24 de May de 2026 Publicado | Traducido del español

A batalha legal entre a Valve e o estado de Nova York se intensifica. O procurador-geral Letitia James acusa as caixas do Counter-Strike 2 de serem apostas ilegais que incitam menores. A Valve respondeu com uma moção para arquivar o caso, classificando as acusações de absurdas e defendendo que a mecânica de recompensas aleatórias está de acordo com a lei. O debate sobre a regulamentação desses sistemas virtuais está longe de terminar. ⚖️

interface de abertura de loot box do counter strike 2, rolos de caça-níqueis digitais brilhantes girando dentro de uma tela de monitor, itens virtuais caindo como fichas de pôquer, um martelo atingindo um teclado em plena ação, partículas de vidro quebrado de um selo quebrado do estado de Nova York pairando no ar, documentos legais rasgados pelo vento digital, bancada do tribunal transformada em mesa de jogos, luzes RGB piscando sob sombras dramáticas, ilustração foto-realista cinematográfica, visualização de engenharia técnica com texturas de placa de circuito, iluminação volumétrica de alto contraste, desfoque de movimento em ícones girando

A mecânica técnica por trás da polêmica das caixas 🎲

De uma perspectiva técnica, as loot boxes do Counter-Strike 2 funcionam com um sistema de probabilidades fixas. Ao abrir uma caixa, um gerador de números aleatórios determina o objeto obtido, desde skins comuns até itens de alta raridade. A Valve sustenta que essa mecânica não constitui uma aposta porque o jogador sempre recebe um objeto virtual, sem possibilidade de perder tudo ou trocá-lo diretamente por dinheiro real.
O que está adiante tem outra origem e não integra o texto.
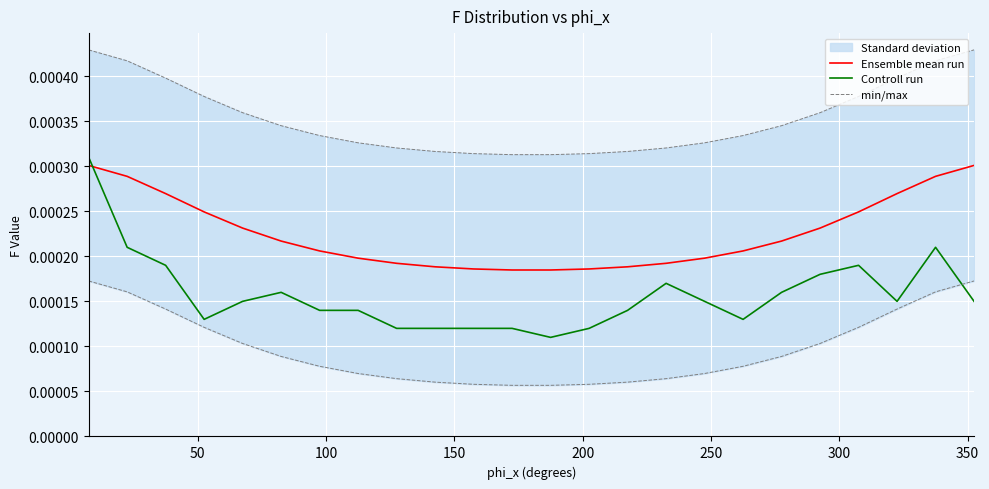

List the series in order of their overall mean, lowest first.

Controll run, Ensemble mean run, min/max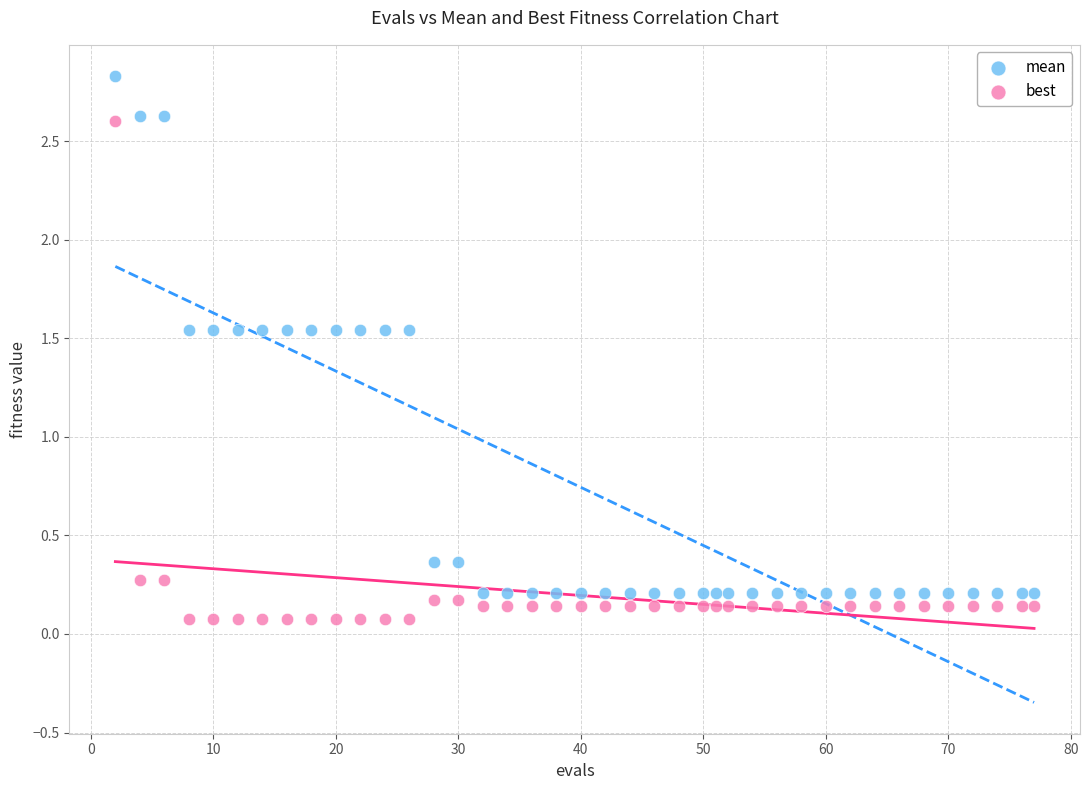

Which series has the widest spread of Y values?

mean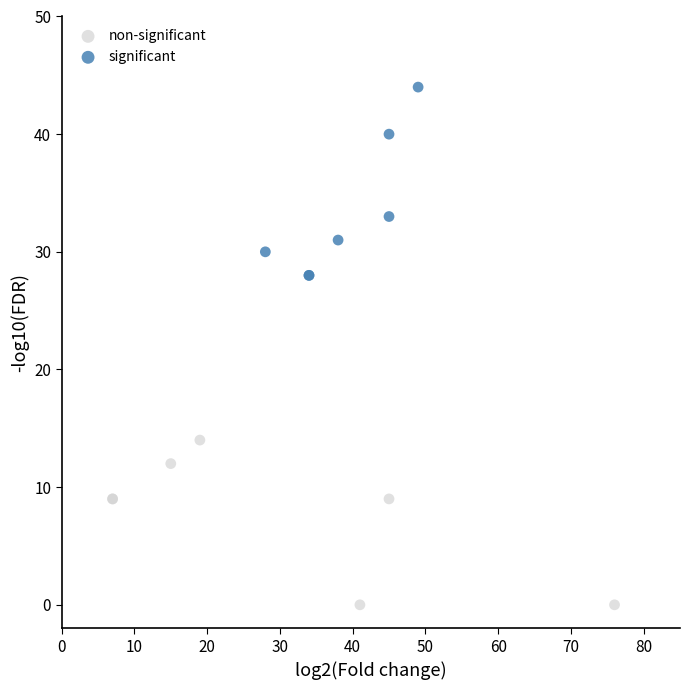

What are all the series names shown in the legend?

non-significant, significant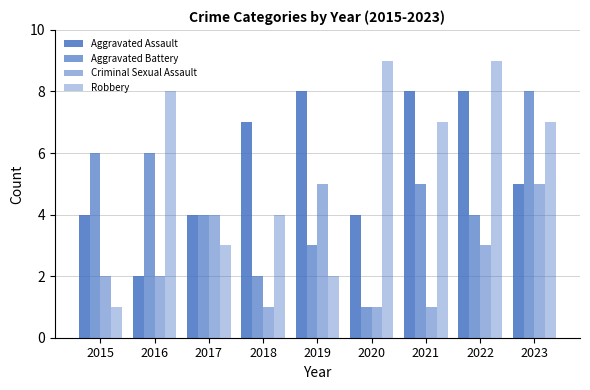

At which category does the chart reach its peak across all series?

2020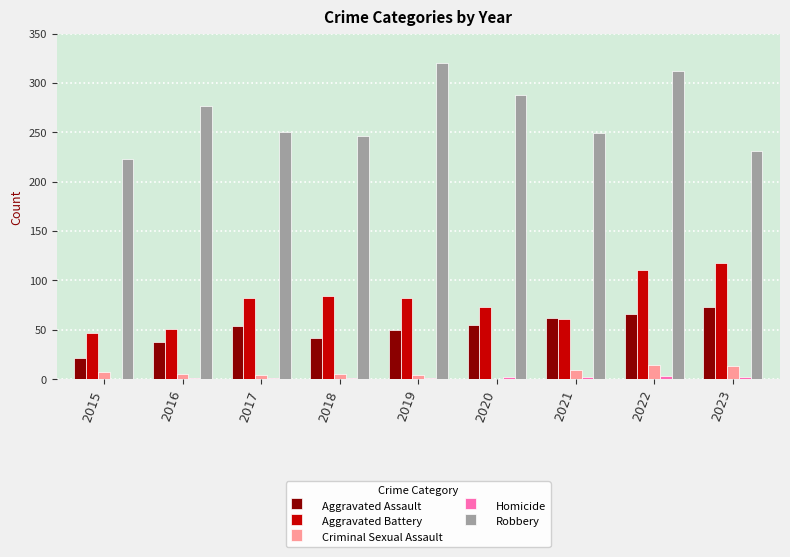

Which series changed the most between 2018 and 2020?

Robbery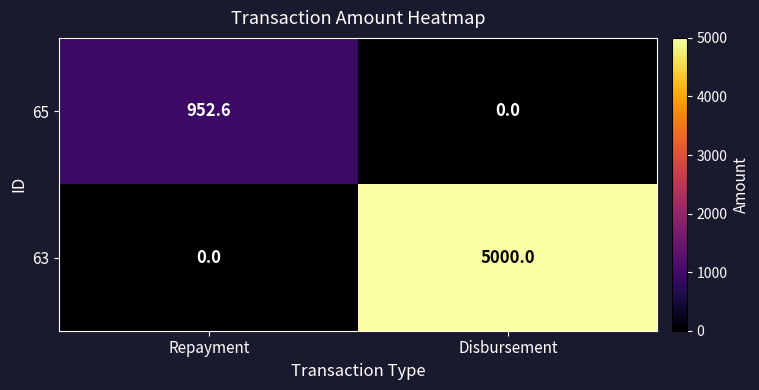

What is the greatest value displayed?

5000.0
A empresa argumenta que a falta de uma troca monetária direta com a casa diferencia seu modelo do jogo de azar tradicional, embora o mercado secundário de skins complique essa postura.
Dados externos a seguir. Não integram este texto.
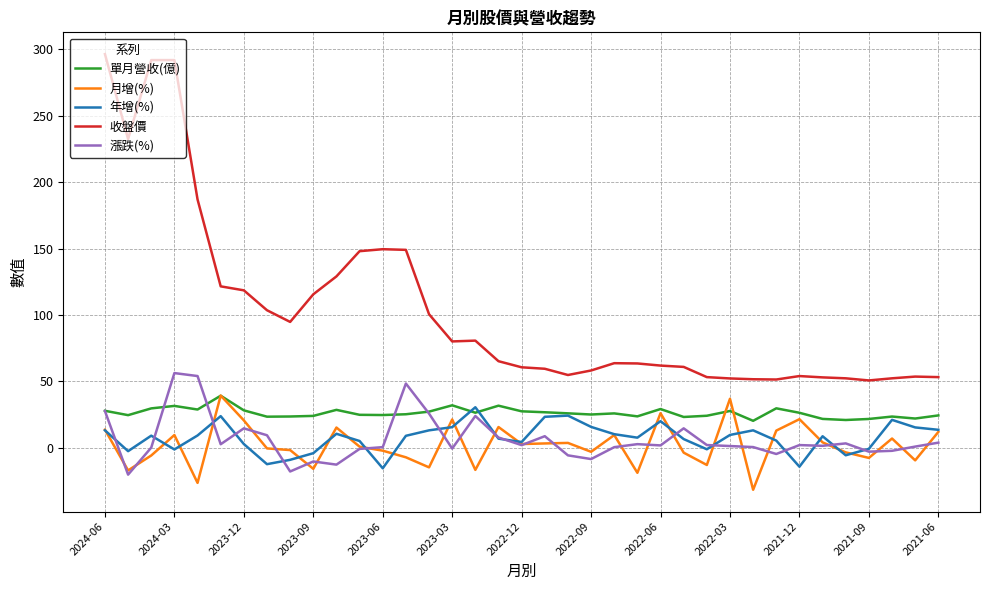

What is the greatest value displayed?

296.5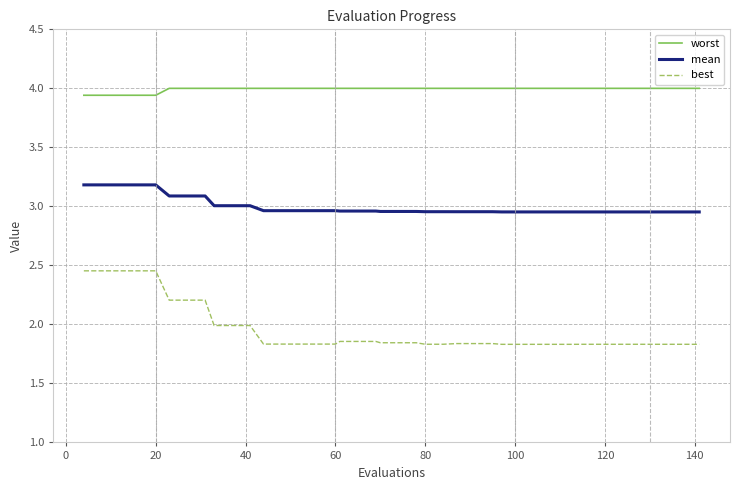

Rank the series by their maximum value, from lowest to highest.

best, mean, worst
A procuradora acredita que abrir caixas é como jogar pôquer 🃏

Letitia James vê em cada skin do CS2 uma roleta de cassino, o que sugere que abrir uma caixa no computador deveria exigir licença estadual. Se sua lógica prosperasse, logo os cromos de um álbum de figurinhas poderiam ser considerados jogo ilegal e os ovos de chocolate com surpresa, alvo de investigações. A Valve, por sua vez, deve estar se perguntando se seu próximo passo será colocar um crupiê virtual para distribuir as skins com luvas brancas. A promotoria de Nova York parece empenhada em regulamentar até o mistério de um kinder ovo.